There's also the XY problem problem, where some people expect that every of a complex or unusual question is an instance of the XY problem, even when the requester really does just need a solution to Y.
I’ve also seen a similar phenomenon where I really want to try Y and people just keep telling me a different way to do X that I’ve already tried.
This is something I have known (but not by this name) since the early 90’s. A proposed feature a customer brings to you is almost never what they need. You must iterate with them to discover their real problem and move on from there.
I left a project once because the sponsor wasn’t letting us interact with the real customer to find the real need. That path only leads to doom and despair.

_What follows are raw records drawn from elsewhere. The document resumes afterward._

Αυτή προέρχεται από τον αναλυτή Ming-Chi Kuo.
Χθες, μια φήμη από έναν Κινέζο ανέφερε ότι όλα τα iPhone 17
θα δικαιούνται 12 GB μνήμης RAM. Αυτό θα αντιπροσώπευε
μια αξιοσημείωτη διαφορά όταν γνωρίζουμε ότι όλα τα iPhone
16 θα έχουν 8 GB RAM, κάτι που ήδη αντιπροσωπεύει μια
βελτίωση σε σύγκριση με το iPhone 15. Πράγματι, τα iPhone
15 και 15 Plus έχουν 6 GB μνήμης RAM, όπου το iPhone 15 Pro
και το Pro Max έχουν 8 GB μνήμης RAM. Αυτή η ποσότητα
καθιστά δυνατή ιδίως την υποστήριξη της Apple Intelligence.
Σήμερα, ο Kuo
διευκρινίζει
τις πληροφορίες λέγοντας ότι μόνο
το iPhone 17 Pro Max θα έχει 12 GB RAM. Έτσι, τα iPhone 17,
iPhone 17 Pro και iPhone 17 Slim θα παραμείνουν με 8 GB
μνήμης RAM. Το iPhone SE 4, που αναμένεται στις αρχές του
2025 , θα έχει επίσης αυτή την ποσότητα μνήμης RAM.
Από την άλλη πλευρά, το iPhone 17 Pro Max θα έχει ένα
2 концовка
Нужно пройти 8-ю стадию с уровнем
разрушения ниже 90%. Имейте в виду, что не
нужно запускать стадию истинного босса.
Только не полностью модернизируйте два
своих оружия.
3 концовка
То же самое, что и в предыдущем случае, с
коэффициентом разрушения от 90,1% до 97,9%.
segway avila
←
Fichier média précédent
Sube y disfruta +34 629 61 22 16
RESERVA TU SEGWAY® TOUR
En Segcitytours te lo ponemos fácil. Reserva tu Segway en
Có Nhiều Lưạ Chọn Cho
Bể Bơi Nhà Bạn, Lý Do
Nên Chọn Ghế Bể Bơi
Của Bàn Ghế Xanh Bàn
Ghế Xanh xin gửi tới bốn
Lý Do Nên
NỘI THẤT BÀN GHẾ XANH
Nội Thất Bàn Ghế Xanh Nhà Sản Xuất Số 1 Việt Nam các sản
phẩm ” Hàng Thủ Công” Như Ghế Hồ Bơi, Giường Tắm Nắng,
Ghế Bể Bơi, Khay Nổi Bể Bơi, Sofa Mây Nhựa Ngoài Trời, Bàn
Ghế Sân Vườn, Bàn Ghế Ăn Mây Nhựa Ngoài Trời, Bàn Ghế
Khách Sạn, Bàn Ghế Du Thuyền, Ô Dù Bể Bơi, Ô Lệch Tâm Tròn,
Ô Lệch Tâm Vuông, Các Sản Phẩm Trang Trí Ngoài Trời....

Asking about Y (or Z, or some other problem a few layers down) is common when yak shaving. Aka doing the thing that's needed to do the thing that's needed to do X. Not to be confused with the also-present problem of ADHD sequential distraction by some other unrelated problem (possibly one sighted along the way to eventually get X done).
It's a gross idealization that every problem can be directly solved, or is "shovel ready." In my world there are often oodles of blockers, dependencies, and preparations that have to be put in place to even start to solve X. Asking about Y and Z along the way? Par for the course.
Listen. If someone on stack overflow asks how to do X, do not tell them they don't want to do X unless you explain how they could do X. Maybe that poster would be better off not doing X, but someone else will come along some day who wants X for real.